Behavior Has Its Reasons
Have you noticed?
When we have had groups over to the house to discuss home schooling, more often than not the discussion includes something about family behavior problems. This often which leads to thoughtful questions about parenting skills or more often the need for improved parenting skills.
Having worked our way through the good part of 11 children, I feel sometimes that others want to know what our "secret sauce" is. I don't mind their asking, because over the years we have done our share of the asking too. At the same time, since families are so different, our "answer" might not work, much less make sense. Our kids are ... our kids. And having 11 in one home is different than having 1 or 2 or 3. You get my drift. Sure, we might offer a word or two, but it is always with a bit of reservation, because honestly if we had had one child like some I see at church, we might not have had 11. The parents I respect are the ones who have "one" of those, and do so well with them. We have had, so far, knock on wood, a pretty easy ride.
Still there is one thought that I have shared recently that opened the "eyes of my understanding" when I read it.
The thought is, drum roll please....... "behavior has it's reasons". Those reasons are not often "evil" either.
I came across this idea in "Pay Attention to the Children" Lessons for Teachers and Parents from Sylvia Ashton Warner by Sydney Gurewitz Clemens.
Clemens said, "Your troubles are somehow lighter when you name them, and your triumphs are brighter when you proclaim them." Part of "naming" your troubles is asking yourself the question, "what is the reason behind this behavior."
Sometimes the reasons are deeper, more complex and harder to get at, than we are capable of doing ourselves. However, I feel strongly that these cases are the exception and not the rule. More often getting to the "reasons why" isn't so hard, though it requires some effort. For example, "I miss my daddy." Doesn't that tell a story? Again, "Mom, do you have time to play?" This tells a story too, doesn't it?
If I might venture into a spiritual arena for a minute, LDS Prophet Spencer W. Kimball made this observation that is having an ongoing impact on my life,
"Jesus saw sin as wrong but also was able to see sin as springing from deep and unmet needs on the part of the sinner.

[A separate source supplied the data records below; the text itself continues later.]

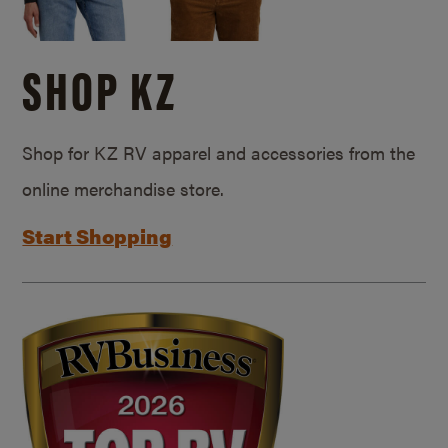
SHOP KZ
Shop for KZ RV apparel and accessories from the
online merchandise store.
Start Shopping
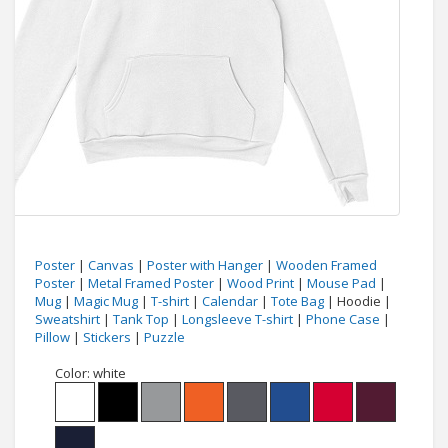
Poster
|
Canvas
|
Poster with Hanger
|
Wooden Framed
Poster
|
Metal Framed Poster
|
Wood Print
|
Mouse Pad
|
Mug
|
Magic Mug
|
T-shirt
|
Calendar
|
Tote Bag
| Hoodie |
Sweatshirt
|
Tank Top
|
Longsleeve T-shirt
|
Phone Case
|
Pillow
|
Stickers
|
Puzzle
Color:
white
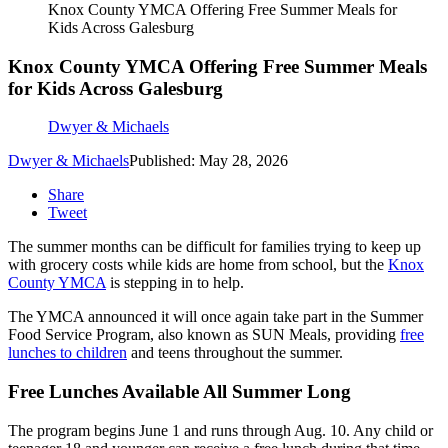
Knox County YMCA Offering Free Summer Meals for
Kids Across Galesburg
Knox County YMCA Offering Free Summer Meals
for Kids Across Galesburg
Dwyer & Michaels
Dwyer & Michaels
Published: May 28, 2026
Share
Tweet
The summer months can be difficult for families trying to keep up
with grocery costs while kids are home from school, but the
Knox
County YMCA
is stepping in to help.
The YMCA announced it will once again take part in the Summer
Food Service Program, also known as SUN Meals, providing
free
lunches to children
and teens throughout the summer.
Free Lunches Available All Summer Long
The program begins June 1 and runs through Aug. 10. Any child or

This permitted him to condemn the sin without condemning the individual. We can show forth our love for others even when we are called upon to correct them. We need to be able to look deeply enough into the lives of others to see the basic causes for their failures and shortcomings." Ponder this for a minute.

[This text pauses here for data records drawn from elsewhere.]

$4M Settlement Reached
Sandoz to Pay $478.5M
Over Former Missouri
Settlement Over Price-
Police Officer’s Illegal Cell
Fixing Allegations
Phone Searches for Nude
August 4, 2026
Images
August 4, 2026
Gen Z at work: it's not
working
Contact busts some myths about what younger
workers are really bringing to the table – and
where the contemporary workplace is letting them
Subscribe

Often we need to take a step back, to take 3 steps forward. In our relationships with our children, which certainly impacts how we facilitate our children's learning at home, take a minute or even an hour or even a day or two, and busy your mind with the question, "What are the possible reasons behind this behavior I am observing?" Sure your home schooling plan for this period of time goes to heck in a hand basket. Yet, when the answer to that question begins to come, you will march ahead at such a pace, that the loss won't even be felt. This process isn't like instant pudding. But it tastes a whole lot better nonetheless. Keep looking for the reasons behind the behavior. There is nothing quite like, "Oh, NOW I understand."